Pendapatan Asli Daerah (PAD), Dana Alokasi Umum (DAU), dan Dana Bagi Hasil (DBH) berpengaruh terhadap belanja langsung secara simultan.

Hipotesis Statistik

H0:b1=b2=b3= 0 (Pendapatan Asli Daerah (PAD), Dana Alokasi Umum (DAU),

dan Dana Bagi Hasil (DBH) tidak berpengaruh terhadap belanja langsung secara simultan).

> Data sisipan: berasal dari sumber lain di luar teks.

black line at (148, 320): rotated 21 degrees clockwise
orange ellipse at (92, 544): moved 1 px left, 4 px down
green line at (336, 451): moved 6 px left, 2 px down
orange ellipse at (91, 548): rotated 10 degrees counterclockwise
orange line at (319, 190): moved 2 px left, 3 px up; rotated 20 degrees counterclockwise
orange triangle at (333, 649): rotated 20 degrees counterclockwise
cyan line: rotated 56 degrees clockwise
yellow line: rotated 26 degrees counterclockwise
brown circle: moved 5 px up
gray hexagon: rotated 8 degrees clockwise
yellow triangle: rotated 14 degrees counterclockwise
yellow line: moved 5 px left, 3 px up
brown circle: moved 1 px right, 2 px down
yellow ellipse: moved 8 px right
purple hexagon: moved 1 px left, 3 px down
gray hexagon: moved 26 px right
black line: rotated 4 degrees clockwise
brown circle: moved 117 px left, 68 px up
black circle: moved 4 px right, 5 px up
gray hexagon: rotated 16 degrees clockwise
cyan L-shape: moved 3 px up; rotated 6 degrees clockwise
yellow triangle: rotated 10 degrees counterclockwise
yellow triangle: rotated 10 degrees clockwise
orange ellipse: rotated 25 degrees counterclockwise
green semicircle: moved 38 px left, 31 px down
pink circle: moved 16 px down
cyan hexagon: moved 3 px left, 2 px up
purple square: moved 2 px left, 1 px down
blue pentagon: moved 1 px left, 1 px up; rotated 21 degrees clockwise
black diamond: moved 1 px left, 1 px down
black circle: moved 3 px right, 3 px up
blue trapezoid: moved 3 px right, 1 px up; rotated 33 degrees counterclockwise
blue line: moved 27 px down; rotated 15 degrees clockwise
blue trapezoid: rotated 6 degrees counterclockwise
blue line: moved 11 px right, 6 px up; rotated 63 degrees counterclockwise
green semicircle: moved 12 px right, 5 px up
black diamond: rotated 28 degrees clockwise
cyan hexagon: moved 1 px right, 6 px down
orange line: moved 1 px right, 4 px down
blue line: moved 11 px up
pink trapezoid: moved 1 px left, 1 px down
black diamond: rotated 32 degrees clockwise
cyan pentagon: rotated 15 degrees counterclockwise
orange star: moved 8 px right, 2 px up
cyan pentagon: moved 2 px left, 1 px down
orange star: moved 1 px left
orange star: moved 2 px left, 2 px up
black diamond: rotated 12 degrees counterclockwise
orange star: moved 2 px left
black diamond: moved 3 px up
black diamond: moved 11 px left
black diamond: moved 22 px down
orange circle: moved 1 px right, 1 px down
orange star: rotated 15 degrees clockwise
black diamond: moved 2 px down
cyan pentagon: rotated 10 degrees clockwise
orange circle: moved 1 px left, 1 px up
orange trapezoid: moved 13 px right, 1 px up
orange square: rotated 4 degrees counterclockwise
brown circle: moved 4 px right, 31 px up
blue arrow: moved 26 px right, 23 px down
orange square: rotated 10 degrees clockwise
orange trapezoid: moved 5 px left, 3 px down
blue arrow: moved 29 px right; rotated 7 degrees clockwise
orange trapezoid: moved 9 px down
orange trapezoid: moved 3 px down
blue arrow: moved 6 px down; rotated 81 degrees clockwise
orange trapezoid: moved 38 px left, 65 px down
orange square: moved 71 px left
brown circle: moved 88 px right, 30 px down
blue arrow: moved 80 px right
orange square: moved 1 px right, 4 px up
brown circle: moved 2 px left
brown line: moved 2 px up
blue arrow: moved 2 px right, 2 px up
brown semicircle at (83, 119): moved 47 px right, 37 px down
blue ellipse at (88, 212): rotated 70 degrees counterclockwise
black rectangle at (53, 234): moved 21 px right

Ha: b1≠b2≠b3≠ 0 (Pendapatan Asli Daerah (PAD), Dana Alokasi Umum (DAU),

dan Dana Bagi Hasil (DBH) berpengaruh terhadap belanja langsung secara simultan).


(58)

BAB IV

HASIL DAN PEMBAHASAN

A. Data Penelitian

Metode analisis data yang digunakan dalam penelitian ini adalah metode analisis statistik yang menggunakan persamaan regresi berganda. Analisis data dimulai dengan mengolah data dengan menggunakan Microsoft excel, selanjutnya dilakukan pengujian asumsi klasik dan pengujian menggunakan regresi berganda. Pengujian asumsi klasik dan regresi berganda dilakukan dengan menggunakan

software SPSS versi 16. Prosedur dimulai dengan memasukkan variabel-variabel penelitian ke program SPSS tersebut dan menghasilkan output-output sesuai metode analisis data yang telah ditentukan. Berdasarkan kriteria yang telah ditetapkan, didapat 7 kabupaten dan kota yang memenuhi kriteria dan dijadikan sampel dalam penelitian ini dan diamati selama periode 2004-2008.

Tabel 4.1

Daftar Sampel Kabupaten dan Kota No. Kabupaten/Kota

1. Kab. Sarolangun 2. Kab. Batanghari 3. Kab. Muaro Jambi 4. Kab. Tanjabbar 5. Kab. Tebo 6. Kab. Bungo 7. Kota Jambi


(59)

B. Analisis Hasil Penelitian 1. Analisis Statistik Deskriptif

Informasi yang dibutuhkan dalam penelitian ini merupakan data sekunder yang diperoleh dari www.bpk.go.id dan BPS Provinsi Jambi berupa Laporan Keuangan Daerah yang dijabarkan dalam bentuk statistik.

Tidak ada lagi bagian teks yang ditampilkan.